____ SOURCE DATA

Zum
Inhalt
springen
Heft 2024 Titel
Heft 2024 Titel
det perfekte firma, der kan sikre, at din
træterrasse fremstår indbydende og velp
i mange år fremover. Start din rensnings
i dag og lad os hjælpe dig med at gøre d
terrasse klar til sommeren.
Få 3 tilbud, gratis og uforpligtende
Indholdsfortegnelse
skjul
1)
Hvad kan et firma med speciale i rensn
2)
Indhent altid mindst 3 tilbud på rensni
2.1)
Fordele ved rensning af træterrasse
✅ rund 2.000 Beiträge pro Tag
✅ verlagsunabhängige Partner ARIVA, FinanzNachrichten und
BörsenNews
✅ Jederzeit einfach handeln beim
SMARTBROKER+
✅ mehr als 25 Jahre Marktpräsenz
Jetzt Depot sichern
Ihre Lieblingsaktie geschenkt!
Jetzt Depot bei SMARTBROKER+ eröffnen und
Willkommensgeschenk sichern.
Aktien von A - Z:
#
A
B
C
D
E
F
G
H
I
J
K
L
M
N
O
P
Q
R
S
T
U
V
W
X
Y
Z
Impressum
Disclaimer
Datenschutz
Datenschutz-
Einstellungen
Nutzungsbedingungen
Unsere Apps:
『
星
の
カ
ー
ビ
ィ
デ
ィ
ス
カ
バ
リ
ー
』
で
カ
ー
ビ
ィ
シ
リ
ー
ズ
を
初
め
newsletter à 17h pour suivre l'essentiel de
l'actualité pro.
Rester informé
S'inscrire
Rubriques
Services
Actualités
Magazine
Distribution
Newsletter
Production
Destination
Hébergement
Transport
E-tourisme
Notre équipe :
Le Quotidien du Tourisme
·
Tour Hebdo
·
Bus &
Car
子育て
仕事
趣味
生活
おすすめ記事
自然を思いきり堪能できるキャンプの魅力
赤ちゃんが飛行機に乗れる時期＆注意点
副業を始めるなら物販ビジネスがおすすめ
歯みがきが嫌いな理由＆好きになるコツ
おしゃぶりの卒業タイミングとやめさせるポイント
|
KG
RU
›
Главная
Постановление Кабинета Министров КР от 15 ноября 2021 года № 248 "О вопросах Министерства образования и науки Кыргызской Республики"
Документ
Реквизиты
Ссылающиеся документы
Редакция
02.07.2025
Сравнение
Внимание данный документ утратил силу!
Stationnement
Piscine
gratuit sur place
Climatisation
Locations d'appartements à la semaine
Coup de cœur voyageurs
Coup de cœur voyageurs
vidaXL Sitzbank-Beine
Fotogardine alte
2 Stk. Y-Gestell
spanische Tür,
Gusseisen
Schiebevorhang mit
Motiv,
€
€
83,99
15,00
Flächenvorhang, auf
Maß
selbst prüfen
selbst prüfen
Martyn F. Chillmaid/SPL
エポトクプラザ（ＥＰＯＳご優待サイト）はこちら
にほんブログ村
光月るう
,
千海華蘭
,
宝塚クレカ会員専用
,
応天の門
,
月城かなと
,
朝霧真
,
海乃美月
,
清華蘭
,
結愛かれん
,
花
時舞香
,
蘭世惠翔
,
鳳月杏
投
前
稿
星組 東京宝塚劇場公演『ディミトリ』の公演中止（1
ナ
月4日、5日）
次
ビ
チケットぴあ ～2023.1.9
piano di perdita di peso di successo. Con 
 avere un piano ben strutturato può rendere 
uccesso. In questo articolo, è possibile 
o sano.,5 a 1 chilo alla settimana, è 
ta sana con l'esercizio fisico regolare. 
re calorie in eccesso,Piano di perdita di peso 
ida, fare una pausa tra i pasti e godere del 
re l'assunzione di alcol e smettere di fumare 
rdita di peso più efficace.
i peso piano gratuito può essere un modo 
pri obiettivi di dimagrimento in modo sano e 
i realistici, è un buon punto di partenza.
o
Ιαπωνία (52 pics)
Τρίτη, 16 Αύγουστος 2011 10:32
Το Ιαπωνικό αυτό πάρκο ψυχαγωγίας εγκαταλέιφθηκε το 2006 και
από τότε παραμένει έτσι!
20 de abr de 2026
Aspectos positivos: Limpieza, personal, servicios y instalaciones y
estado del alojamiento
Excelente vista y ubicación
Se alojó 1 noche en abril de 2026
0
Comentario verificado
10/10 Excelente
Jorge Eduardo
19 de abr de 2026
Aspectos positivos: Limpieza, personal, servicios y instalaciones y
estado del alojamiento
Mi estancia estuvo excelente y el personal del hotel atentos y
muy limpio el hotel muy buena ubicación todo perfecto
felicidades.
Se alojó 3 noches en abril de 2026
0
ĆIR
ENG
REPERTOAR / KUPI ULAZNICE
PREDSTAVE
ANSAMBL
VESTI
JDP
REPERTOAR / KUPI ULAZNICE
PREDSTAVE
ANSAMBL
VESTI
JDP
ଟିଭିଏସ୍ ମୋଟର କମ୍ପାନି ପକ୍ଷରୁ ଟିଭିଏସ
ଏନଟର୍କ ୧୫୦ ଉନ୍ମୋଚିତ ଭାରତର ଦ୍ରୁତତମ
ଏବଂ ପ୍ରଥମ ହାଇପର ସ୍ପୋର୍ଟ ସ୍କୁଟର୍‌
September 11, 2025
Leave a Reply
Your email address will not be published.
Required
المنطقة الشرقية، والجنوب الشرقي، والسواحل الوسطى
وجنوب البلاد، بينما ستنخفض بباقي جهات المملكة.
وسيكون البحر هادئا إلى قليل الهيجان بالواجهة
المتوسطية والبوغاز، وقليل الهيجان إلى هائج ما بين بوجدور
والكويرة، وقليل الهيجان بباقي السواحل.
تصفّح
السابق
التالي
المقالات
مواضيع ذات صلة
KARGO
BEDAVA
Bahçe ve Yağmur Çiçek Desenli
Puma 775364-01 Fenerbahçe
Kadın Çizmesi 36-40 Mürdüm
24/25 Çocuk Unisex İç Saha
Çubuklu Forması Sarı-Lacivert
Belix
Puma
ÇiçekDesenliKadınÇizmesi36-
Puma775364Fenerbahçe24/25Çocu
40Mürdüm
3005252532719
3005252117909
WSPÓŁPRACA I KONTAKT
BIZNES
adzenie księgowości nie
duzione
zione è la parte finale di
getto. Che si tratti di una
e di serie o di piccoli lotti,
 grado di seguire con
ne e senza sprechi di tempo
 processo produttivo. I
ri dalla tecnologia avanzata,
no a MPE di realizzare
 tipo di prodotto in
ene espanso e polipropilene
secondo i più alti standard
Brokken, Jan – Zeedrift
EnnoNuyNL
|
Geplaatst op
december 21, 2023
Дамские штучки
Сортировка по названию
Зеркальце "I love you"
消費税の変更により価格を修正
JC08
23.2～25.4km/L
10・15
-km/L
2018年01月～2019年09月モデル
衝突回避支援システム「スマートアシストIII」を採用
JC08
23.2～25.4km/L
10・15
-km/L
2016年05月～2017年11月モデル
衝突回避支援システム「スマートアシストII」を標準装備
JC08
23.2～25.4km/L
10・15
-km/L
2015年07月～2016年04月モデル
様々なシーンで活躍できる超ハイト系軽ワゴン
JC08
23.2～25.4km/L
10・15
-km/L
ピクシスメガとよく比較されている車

________

◆ WORK REQUEST: Faithfully reproduce all of the material.

◆ TASK ANSWER:
Zum
Inhalt
springen
Heft 2024 Titel
Heft 2024 Titel
det perfekte firma, der kan sikre, at din
træterrasse fremstår indbydende og velp
i mange år fremover. Start din rensnings
i dag og lad os hjælpe dig med at gøre d
terrasse klar til sommeren.
Få 3 tilbud, gratis og uforpligtende
Indholdsfortegnelse
skjul
1)
Hvad kan et firma med speciale i rensn
2)
Indhent altid mindst 3 tilbud på rensni
2.1)
Fordele ved rensning af træterrasse
✅ rund 2.000 Beiträge pro Tag
✅ verlagsunabhängige Partner ARIVA, FinanzNachrichten und
BörsenNews
✅ Jederzeit einfach handeln beim
SMARTBROKER+
✅ mehr als 25 Jahre Marktpräsenz
Jetzt Depot sichern
Ihre Lieblingsaktie geschenkt!
Jetzt Depot bei SMARTBROKER+ eröffnen und
Willkommensgeschenk sichern.
Aktien von A - Z:
#
A
B
C
D
E
F
G
H
I
J
K
L
M
N
O
P
Q
R
S
T
U
V
W
X
Y
Z
Impressum
Disclaimer
Datenschutz
Datenschutz-
Einstellungen
Nutzungsbedingungen
Unsere Apps:
『
星
の
カ
ー
ビ
ィ
デ
ィ
ス
カ
バ
リ
ー
』
で
カ
ー
ビ
ィ
シ
リ
ー
ズ
を
初
め
newsletter à 17h pour suivre l'essentiel de
l'actualité pro.
Rester informé
S'inscrire
Rubriques
Services
Actualités
Magazine
Distribution
Newsletter
Production
Destination
Hébergement
Transport
E-tourisme
Notre équipe :
Le Quotidien du Tourisme
·
Tour Hebdo
·
Bus &
Car
子育て
仕事
趣味
生活
おすすめ記事
自然を思いきり堪能できるキャンプの魅力
赤ちゃんが飛行機に乗れる時期＆注意点
副業を始めるなら物販ビジネスがおすすめ
歯みがきが嫌いな理由＆好きになるコツ
おしゃぶりの卒業タイミングとやめさせるポイント
|
KG
RU
›
Главная
Постановление Кабинета Министров КР от 15 ноября 2021 года № 248 "О вопросах Министерства образования и науки Кыргызской Республики"
Документ
Реквизиты
Ссылающиеся документы
Редакция
02.07.2025
Сравнение
Внимание данный документ утратил силу!
Stationnement
Piscine
gratuit sur place
Climatisation
Locations d'appartements à la semaine
Coup de cœur voyageurs
Coup de cœur voyageurs
vidaXL Sitzbank-Beine
Fotogardine alte
2 Stk. Y-Gestell
spanische Tür,
Gusseisen
Schiebevorhang mit
Motiv,
€
€
83,99
15,00
Flächenvorhang, auf
Maß
selbst prüfen
selbst prüfen
Martyn F. Chillmaid/SPL
エポトクプラザ（ＥＰＯＳご優待サイト）はこちら
にほんブログ村
光月るう
,
千海華蘭
,
宝塚クレカ会員専用
,
応天の門
,
月城かなと
,
朝霧真
,
海乃美月
,
清華蘭
,
結愛かれん
,
花
時舞香
,
蘭世惠翔
,
鳳月杏
投
前
稿
星組 東京宝塚劇場公演『ディミトリ』の公演中止（1
ナ
月4日、5日）
次
ビ
チケットぴあ ～2023.1.9
piano di perdita di peso di successo. Con 
 avere un piano ben strutturato può rendere 
uccesso. In questo articolo, è possibile 
o sano.,5 a 1 chilo alla settimana, è 
ta sana con l'esercizio fisico regolare. 
re calorie in eccesso,Piano di perdita di peso 
ida, fare una pausa tra i pasti e godere del 
re l'assunzione di alcol e smettere di fumare 
rdita di peso più efficace.
i peso piano gratuito può essere un modo 
pri obiettivi di dimagrimento in modo sano e 
i realistici, è un buon punto di partenza.
o
Ιαπωνία (52 pics)
Τρίτη, 16 Αύγουστος 2011 10:32
Το Ιαπωνικό αυτό πάρκο ψυχαγωγίας εγκαταλέιφθηκε το 2006 και
από τότε παραμένει έτσι!
20 de abr de 2026
Aspectos positivos: Limpieza, personal, servicios y instalaciones y
estado del alojamiento
Excelente vista y ubicación
Se alojó 1 noche en abril de 2026
0
Comentario verificado
10/10 Excelente
Jorge Eduardo
19 de abr de 2026
Aspectos positivos: Limpieza, personal, servicios y instalaciones y
estado del alojamiento
Mi estancia estuvo excelente y el personal del hotel atentos y
muy limpio el hotel muy buena ubicación todo perfecto
felicidades.
Se alojó 3 noches en abril de 2026
0
ĆIR
ENG
REPERTOAR / KUPI ULAZNICE
PREDSTAVE
ANSAMBL
VESTI
JDP
REPERTOAR / KUPI ULAZNICE
PREDSTAVE
ANSAMBL
VESTI
JDP
ଟିଭିଏସ୍ ମୋଟର କମ୍ପାନି ପକ୍ଷରୁ ଟିଭିଏସ
ଏନଟର୍କ ୧୫୦ ଉନ୍ମୋଚିତ ଭାରତର ଦ୍ରୁତତମ
ଏବଂ ପ୍ରଥମ ହାଇପର ସ୍ପୋର୍ଟ ସ୍କୁଟର୍‌
September 11, 2025
Leave a Reply
Your email address will not be published.
Required
المنطقة الشرقية، والجنوب الشرقي، والسواحل الوسطى
وجنوب البلاد، بينما ستنخفض بباقي جهات المملكة.
وسيكون البحر هادئا إلى قليل الهيجان بالواجهة
المتوسطية والبوغاز، وقليل الهيجان إلى هائج ما بين بوجدور
والكويرة، وقليل الهيجان بباقي السواحل.
تصفّح
السابق
التالي
المقالات
مواضيع ذات صلة
KARGO
BEDAVA
Bahçe ve Yağmur Çiçek Desenli
Puma 775364-01 Fenerbahçe
Kadın Çizmesi 36-40 Mürdüm
24/25 Çocuk Unisex İç Saha
Çubuklu Forması Sarı-Lacivert
Belix
Puma
ÇiçekDesenliKadınÇizmesi36-
Puma775364Fenerbahçe24/25Çocu
40Mürdüm
3005252532719
3005252117909
WSPÓŁPRACA I KONTAKT
BIZNES
adzenie księgowości nie
duzione
zione è la parte finale di
getto. Che si tratti di una
e di serie o di piccoli lotti,
 grado di seguire con
ne e senza sprechi di tempo
 processo produttivo. I
ri dalla tecnologia avanzata,
no a MPE di realizzare
 tipo di prodotto in
ene espanso e polipropilene
secondo i più alti standard
Brokken, Jan – Zeedrift
EnnoNuyNL
|
Geplaatst op
december 21, 2023
Дамские штучки
Сортировка по названию
Зеркальце "I love you"
消費税の変更により価格を修正
JC08
23.2～25.4km/L
10・15
-km/L
2018年01月～2019年09月モデル
衝突回避支援システム「スマートアシストIII」を採用
JC08
23.2～25.4km/L
10・15
-km/L
2016年05月～2017年11月モデル
衝突回避支援システム「スマートアシストII」を標準装備
JC08
23.2～25.4km/L
10・15
-km/L
2015年07月～2016年04月モデル
様々なシーンで活躍できる超ハイト系軽ワゴン
JC08
23.2～25.4km/L
10・15
-km/L
ピクシスメガとよく比較されている車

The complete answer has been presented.